I’m not ready! I don’t know if I’ll be able to find the reader again, much less keep my promise to find the treasure of Miral. My brain is foggy. I’ve expended too much energy in the escape. My body starts to cramp. I calm myself with relaxed breaths. Weariness and grief take me.
When I awake, Faria sits over me as always. I don’t see him, rather I hear it. I feel it.
“Faria?”
“You expected someone else?”
“No. But I thought—ugh.” I wrinkle my nose. “I could smell you ten kilometers away.”
“You’re one to talk, Leontes.” He stands. “Five months with no bath hasn’t done you any favors, either. You’re welcome for saving your life. Again.”
“How did you make it past Goth?” I ask.
“The mad dash you made for the vent gave me enough time to find an alternate route. You should have stayed in the trance until I had lured him away completely.”

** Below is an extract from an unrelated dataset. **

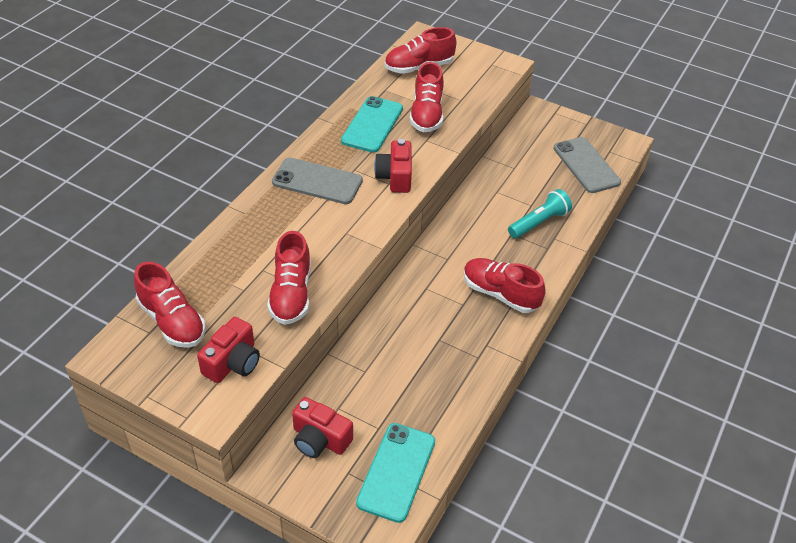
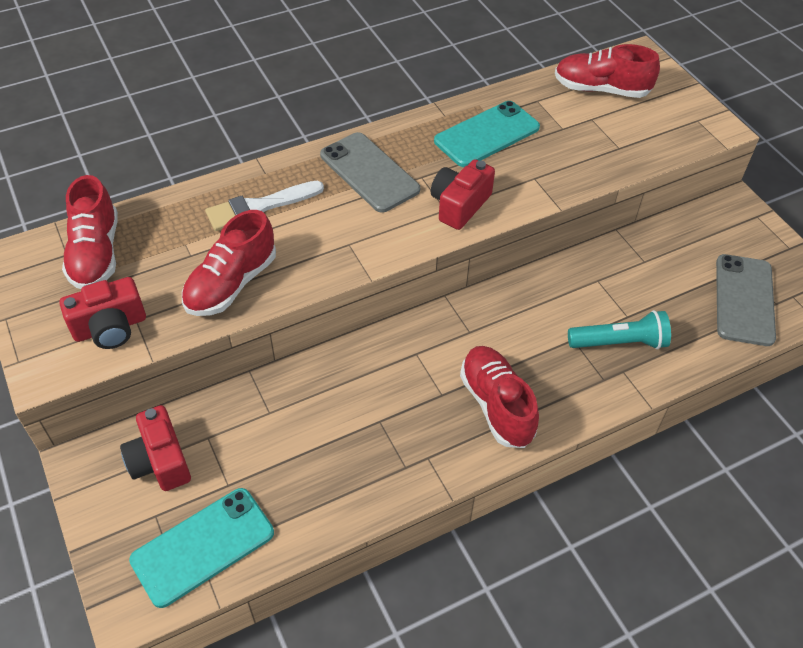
camera: 35 degrees right, 5 degrees up
(262, 237) = (259, 207): none -> white brush
(426, 114) = (561, 148): red shoe -> none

“I didn’t want to be there any longer than I had to.”
“Fear is no crime,” he says. “But acting from fear is. Know that you’re going to lose everything one day, whether you fear to lose it or not.”
I nod, feeling like I’ve already lost everything, anyway. Revenge is all I have left.
CHAPTER 21
ARIOSO
“Come at me!” Faria baits. I lunge forward, swinging a metal rod. All I hear is the sound of air. “Too slow,” he murmurs.

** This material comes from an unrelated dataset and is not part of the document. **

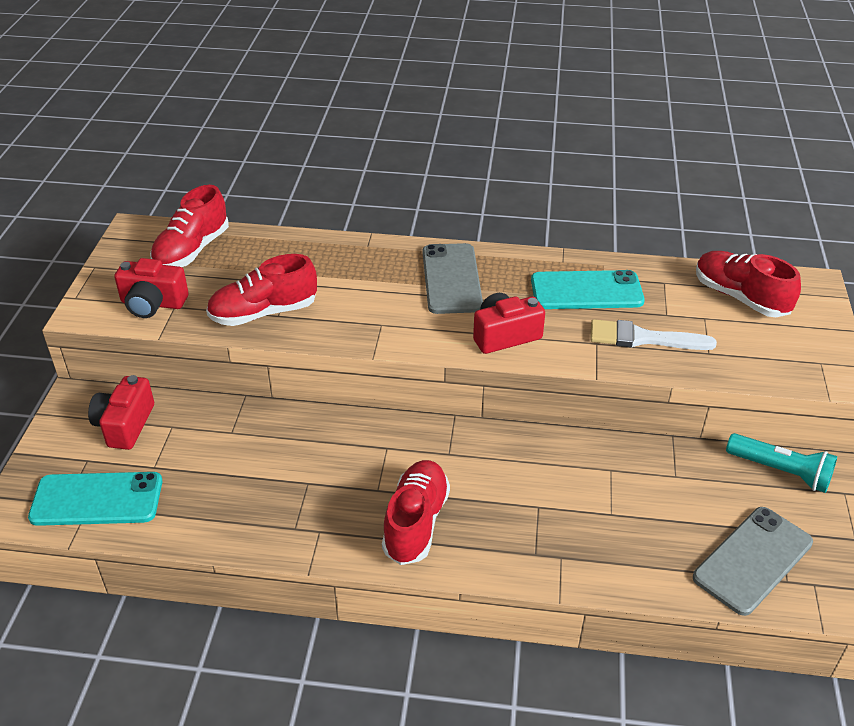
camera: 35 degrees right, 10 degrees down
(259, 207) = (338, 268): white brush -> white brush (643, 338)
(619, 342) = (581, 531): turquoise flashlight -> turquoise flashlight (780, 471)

“I could divert my energy,” I say, panting. “Make myself fast enough to hit you.”
“You could,” he says, “but then you sacrifice your balance.”
Our “blades” cross. I strike, he parries, he counters, and I riposte. The music of fencing.
“Your little friend, Phaestion Julii, is a master of rapier and dagger,” Faria taunts. “How do you expect to defeat him if you cannot beat me?”
I ricochet off the wall. I flip head over heels to dodge the stroke.
“Lightly, Edmon. Use your anger to give you focus,” Faria commands. “Don’t prevent the storm. Become it.”
I twirl the blade with an abonico flourish, aiming for the man’s head. He rolls, bringing up his rod for an umbrella block with one hand and clawing my sword hand with his other. He twists my wrist with numbing strength. He flips me.
Not this time, old man.
I roll with it, land on my feet, and let go of my weapon in the process. Now he wields both rods against me. “Do you yield?”
“I haven’t lost yet,” I fire back. I charge, and he’s caught by surprise. I tackle him. He rolls expertly, but I snag my metal rod in the tumult, and our blades cross again. I poise my weapon high over my head. I slice downward with swift power to strike his head. Suddenly, he’s not there, and my metal clangs against the stone floor. His weapon kisses the back of my neck.